Социализирующий смысл воспитания молодая советская педагогика вкладывала в достаточно новое тогда понятие «социальное воспитание» (чаще употреблялось – «соцвос»), а А. С. Мака­ренко в первые годы работы в колонии не без иронии называл себя и своих воспитателей «подвижники соцвоса» (3).

Диалектика смысла понятия «социальное воспитание» в теории и практике советской педагогики отражает не только пути развития научной мысли, но и пафос политической борьбы. В январе 1919 года был создан Государственный Совет защиты детей, который объединил представителей наркоматов социального обеспечения, просвещения, здравоохранения, продовольствия и труда. Началась серьезная работа по борьбе с детской беспризорностью, и социальное воспитание предлагалось как государственная система помощи детям, оставшимся без семьи, без средств к существованию. Оно должно было осуществляться в детских домах, колониях и других закрытых учреждениях.

В начале 20-х годов в советской педагогике развернулась достаточно острая борьба по вопросу построения советской системы образования как единой трудовой школы. Какой тип учебного заведения должен воплощать основные принципы единой трудовой школы РСФСР: «школа учебы» с обучением на основе принципа политехнизма и некоторым дополнением труда в качестве учебного предмета, или «детский дом», где производительный труд лежал в основе самой системы общественного воспитания?

Официальная советская педагогика так или иначе была «привязана» к институту школы. Педагогическая мысль и экспериментальная практика искали: как приблизить школу к реальной жизни, как подготовить детей к жизни, как научить их преобразовывать жизнь по «кальке» школьных знаний.
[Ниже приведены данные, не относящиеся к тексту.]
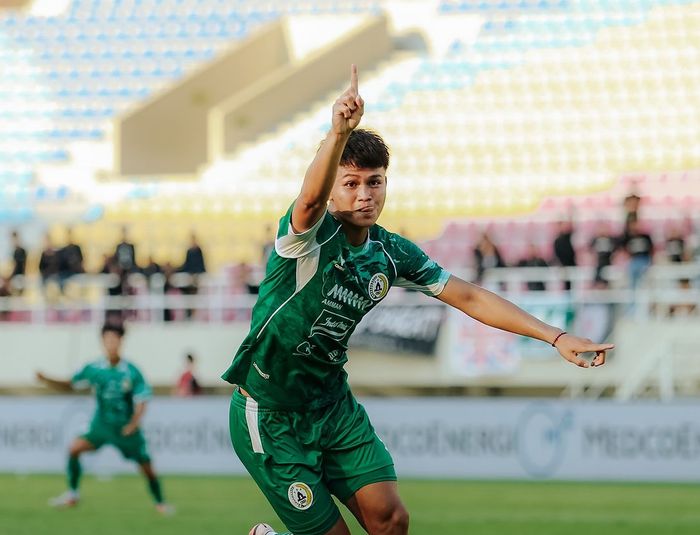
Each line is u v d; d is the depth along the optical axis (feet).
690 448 134.31
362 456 45.39
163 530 95.25
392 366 161.58
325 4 258.78
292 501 45.24
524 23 242.37
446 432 140.46
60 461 150.10
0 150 242.99
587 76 229.04
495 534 92.02
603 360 43.32
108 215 219.00
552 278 158.51
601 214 190.49
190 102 247.29
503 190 205.98
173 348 172.86
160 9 263.70
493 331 158.71
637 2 240.73
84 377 107.96
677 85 224.94
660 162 207.92
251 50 252.01
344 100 37.60
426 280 45.65
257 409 45.65
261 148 231.91
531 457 138.21
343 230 42.86
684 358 153.28
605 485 131.34
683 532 93.15
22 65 256.93
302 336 43.42
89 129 245.86
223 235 209.97
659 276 158.40
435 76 236.02
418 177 211.00
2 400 152.35
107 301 175.94
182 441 147.02
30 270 210.18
А. С. Макаренко всячески подчеркивал, что школа не может быть главным институтом воспитания, поскольку у нее конкретные функции – обучать. В центре школьной жизни – познавательная деятельность, весьма индивидуальная по своей природе и плохо поддающаяся коллективной организации, коллективному самоуправлению. А колония, коммуна – более прогрессивные формы организации детского и юношеского сообщества, а значит, и социального воспитания.

Любопытно, что Н. К. Крупская, на Первом партийном совещании по народному образованию поддержала позицию политехнической школы, посчитав детские дома временной формой общественного воспитания на период преодоления детской беспризорности. Но в 1930 году в докладе «О социальном воспитании» она достаточно определенно заявила, что детские дома не стоит рассматривать как учреждения для детей из бедных семей и беспризорников. «Нам надо сейчас приступить к стройке целой системы учреждений социального воспитания, учреждений массового характера, имеющих в виду обслуживание всех детей и доступных для всех» (4). По ее мнению, кроме детских домов, которые станут учреждениями для широких слоев детворы, система социального воспитания должна включать детские сады (для дошкольников), деточаги (для детей школьного возраста, где они могли бы проводить свободное время), детские клубы, библиотеки, детские и подростковые общежития (летом – в форме лагерей).

Не об этом ли еще в середине 20-х годов говорил А. С. Ма­каренко, убеждавший своих оппонентов, что настоящее социальное воспитание возможно только в трудовом детском коллективе, живущем по законам социалистического общества, что «советскому детскому дому, а отнюдь не школе, принадлежит будущее» (5).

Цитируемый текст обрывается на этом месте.